My take is this is your grandparents' home, they are gone now, and the building is being demolished. I like the organic framework you use, expanding the grief beyond yourself and to both animate and inanimate artifacts that have been sharing space in this what I would call home ecosystem. The sorrow is palpable. Such a well-done and poignant write.
ms_lili (aka Jade Li/Lisa)
you took me there ... too sad but spoken like there has been some healing! So glad you no longer need to take your shoes off :)
Tony, Thank you
Millie, Thanks!
Dwight, Thank you. That house is gone now hauled away like a worthless ton of bricks.
Lilli,
Thanks. My parents, and their parents before. It's a sad thing to think about. I don't know why I keep going there when it's been so long gone
Kate,
Thank you
Powerful writing, that can make a house and its people, present and gone, so real and full of memories. The refrain of the shoes is like a sad melody that runs behind the words, something so small gained from a loss so large, or so I read. Each detail brings out something that tells a story, though we may not know either its beginning or end. As a gardener I was struck by the "maw" left by pulled up lavender, so vivid I could see it, and the rose that owns the house more than the house owns it. Mysterious, oblique, and yet there is all that is needed here for the reader to feel what needs to be felt.
Hedgewitch,
Thank you very much! I'm glad you felt what needed to be felt. Sigh...thanks for your comment.

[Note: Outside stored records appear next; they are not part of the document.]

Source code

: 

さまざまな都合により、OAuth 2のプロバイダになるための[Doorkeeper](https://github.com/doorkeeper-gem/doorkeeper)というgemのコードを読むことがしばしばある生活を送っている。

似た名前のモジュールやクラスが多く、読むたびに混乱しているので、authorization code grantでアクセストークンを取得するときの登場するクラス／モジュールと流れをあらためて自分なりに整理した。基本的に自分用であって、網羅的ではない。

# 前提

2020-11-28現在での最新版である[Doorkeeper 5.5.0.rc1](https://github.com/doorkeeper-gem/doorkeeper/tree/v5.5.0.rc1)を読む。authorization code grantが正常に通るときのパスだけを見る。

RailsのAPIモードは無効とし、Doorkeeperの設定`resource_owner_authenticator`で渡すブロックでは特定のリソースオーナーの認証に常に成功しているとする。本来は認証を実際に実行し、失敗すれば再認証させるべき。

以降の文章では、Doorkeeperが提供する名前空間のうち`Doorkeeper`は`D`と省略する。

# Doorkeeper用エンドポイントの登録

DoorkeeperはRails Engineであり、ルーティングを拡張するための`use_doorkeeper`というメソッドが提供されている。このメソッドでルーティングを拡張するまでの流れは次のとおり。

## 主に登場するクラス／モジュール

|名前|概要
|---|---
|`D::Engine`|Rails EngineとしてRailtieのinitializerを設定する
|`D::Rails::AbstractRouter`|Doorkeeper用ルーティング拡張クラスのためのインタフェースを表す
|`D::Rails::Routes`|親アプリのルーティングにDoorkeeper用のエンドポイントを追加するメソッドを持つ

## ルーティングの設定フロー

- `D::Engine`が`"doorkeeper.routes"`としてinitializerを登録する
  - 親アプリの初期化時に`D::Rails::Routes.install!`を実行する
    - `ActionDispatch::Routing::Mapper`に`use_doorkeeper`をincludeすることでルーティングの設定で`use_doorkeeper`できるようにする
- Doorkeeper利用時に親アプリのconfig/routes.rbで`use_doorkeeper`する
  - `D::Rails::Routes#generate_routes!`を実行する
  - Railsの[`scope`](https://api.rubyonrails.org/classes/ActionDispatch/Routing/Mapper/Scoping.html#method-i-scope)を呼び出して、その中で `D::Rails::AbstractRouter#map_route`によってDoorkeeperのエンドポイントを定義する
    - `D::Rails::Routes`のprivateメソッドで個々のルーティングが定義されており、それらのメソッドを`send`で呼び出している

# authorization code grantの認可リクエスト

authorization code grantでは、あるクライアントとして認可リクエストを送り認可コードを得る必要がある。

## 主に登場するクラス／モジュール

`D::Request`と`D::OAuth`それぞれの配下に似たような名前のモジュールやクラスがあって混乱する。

p.s. the rose was an old world climber planted by my grandma and we managed to dig enough of the root to give it a start elsewhere but it struggles. Just as we do.
The last line brings the finality forcefully...of what has gone. Very well expressed.
Paean Sun,
Hey, thanks!!
Fabulous blog
Please read my post
I can really feel that house and its decay after its inhabitants left... I really love how you shifted the focus writing about the bricks he laid... this house was the people living there, and when they are gone so is the house.
Rajani,
Thanks!!
Brudberg,
Thank you. That's it: when the people were gone so went the house, in more ways than one. Only the memories remain.